ワークフローは、一般の方には馴染みが薄い言葉かもしれません。プログラミング経験のある人にはプログラミングのif文やループなどをイメージすると分かりやすいと思います。プログラミングでは、ワークフロー通りに処理されるようにプログラムを書いていきます。「トリガー」という引き金が引かれたらどんな順に「アクション」を行うのかを整理する、そして、条件による分岐があれば条件に応じてアクションを分岐させる、こうしたものがプログラムです。

「ワークフロー」を作る側と処理する側の目線の違いとは

ワークフローの作成は多くの会社員にとっては縁遠い業務かもしれません。誰かの決めたワークフロー通りに適切に処理することを求められる仕事の方が世の中には多いからです。このため、一般社員の目線はワークフローの前工程から後工程を順になぞっていきます。一つ処理したらその先に次の業務がある。そうしたものの見方をします。

一方、作る側の目線は全く逆です。何らかの成果物を得たいために成果物をゴールとし、ワークフローを後工程から逆算して書いていく。ワークフローを学ぶことで、この視点をスライドすることができるのです。

磨かれていないワークフローにはリスクや抜け漏れがある

ワークフローを作り終えたら次は点検します。ワークフローは大企業であれば完璧なものが作られており、「抜け漏れ」や「リスク」への対策がなされていると思いますが、新しい業務を自分でワークフロー化した場合は、大抵「抜け漏れ」や「リスク」があります。リスクは一定の確率で顕在化するもので、それが対処が必要という場合は、予防策を検討することで、それがワークフローに組み込まれます。そうしてワークフローは精緻なものになっていき、大手企業ではそうした仕組み化がなされているのです。

しかし、コロナ禍では多くの企業で、業務が変わったり、なくなったりしたため、ワークフローの見直しの必要性がでてきました。オンラインやDXに伴う処理などはその最たるものでしょう。そうした中で、ワークフローをゼロから作成した経験のある人が少なかったことで、整備が追いつかず混乱が生じました。今でもワークフローが整っていない会社がまだまだあると思います(ご相談いただいた会社さんはそうではありませんが)。

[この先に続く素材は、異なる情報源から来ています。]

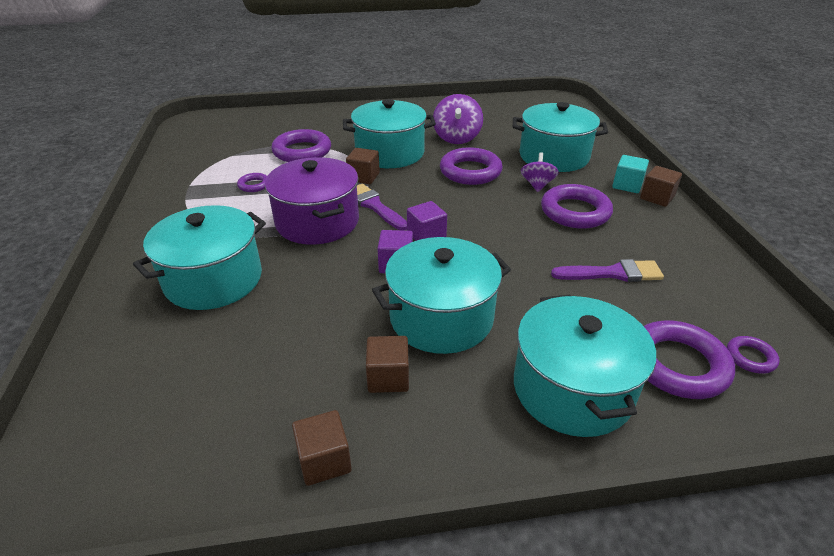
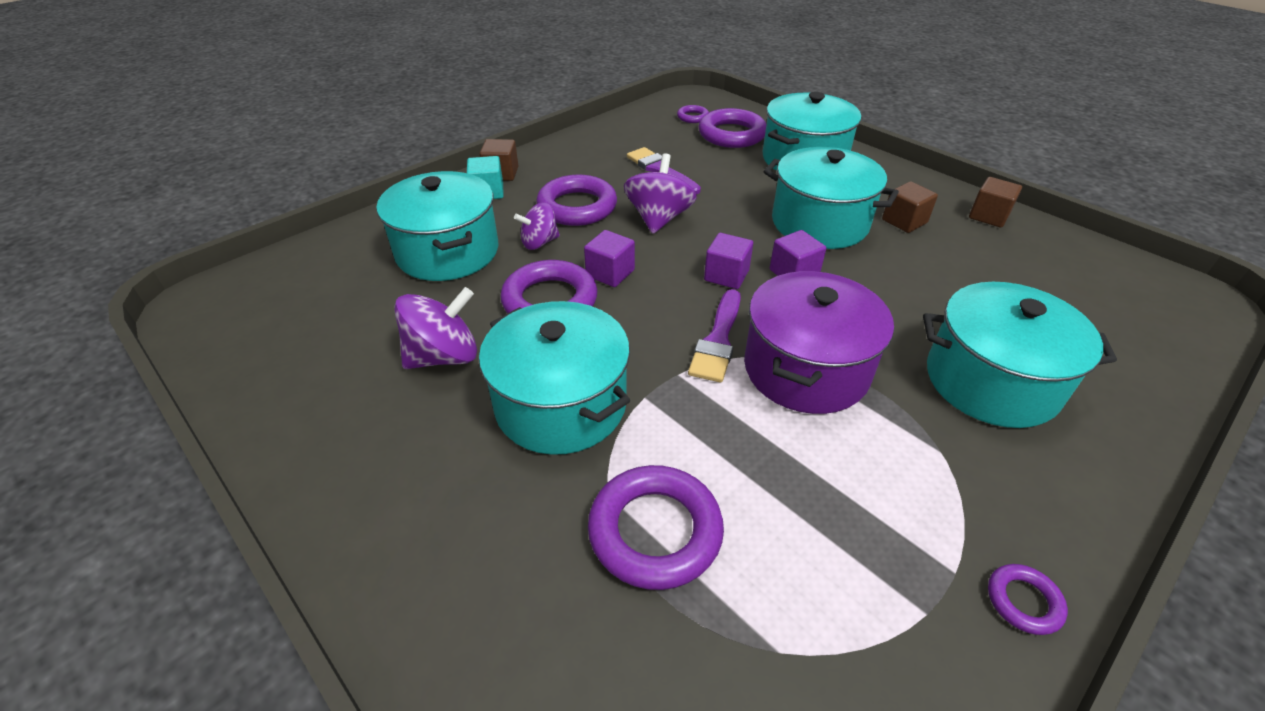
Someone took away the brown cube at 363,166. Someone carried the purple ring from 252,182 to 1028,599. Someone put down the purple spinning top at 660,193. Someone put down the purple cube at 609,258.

当社が内部統制の専門家でなくても研修ができるのはなぜか

私たちにはこれまで、OJTトレーナー研修の中で「業務の洗い出し」と「ワークフローの作成」を行っていること、プロジェクトマネジメント研修で「リスク評価」を行っていることや、そのケーススタディを保有していること、リスクマネジメント研修を開発していて「リスク」についての一定の理解があること、こうした経験から、私たちには研修を提供するケイパビリティがあると判断したのです。

内部統制のご相談を振り返って

実は、この研修は個人的に良い機会だと思っています。当社は、このところ、製造業とのかかわりが深くなっており、製造業では危険予知やリスクアセスメントなどが重要となります。本件は、こうした話と通じるところがあり、ちょうど昨年末にも岡山の会社さんと製造業のリスクや正常性バイアスの話をしていたのです。その後、千葉の会社さんからも類似のご相談を頂き、仕事が統合的なものになってきていると感じます。

最後に、一つ反省を。私たちの仕事は、こうした信頼関係のもとにいろいろとご相談いただくように長年のお付き合いをすることが多いものです。ただ、コロナ禍でお客さまとの関係性が一時期途切れてしまったことに伴い、そうした流れが途切れていたことと、個人的に内部統制はテクニカルスキルに属するものという思い込みがあったため、フラットに聴くことができなかったことを反省させられました。
ご発注いただいたことで、もう一つ当社のできることが進化する予感がしています。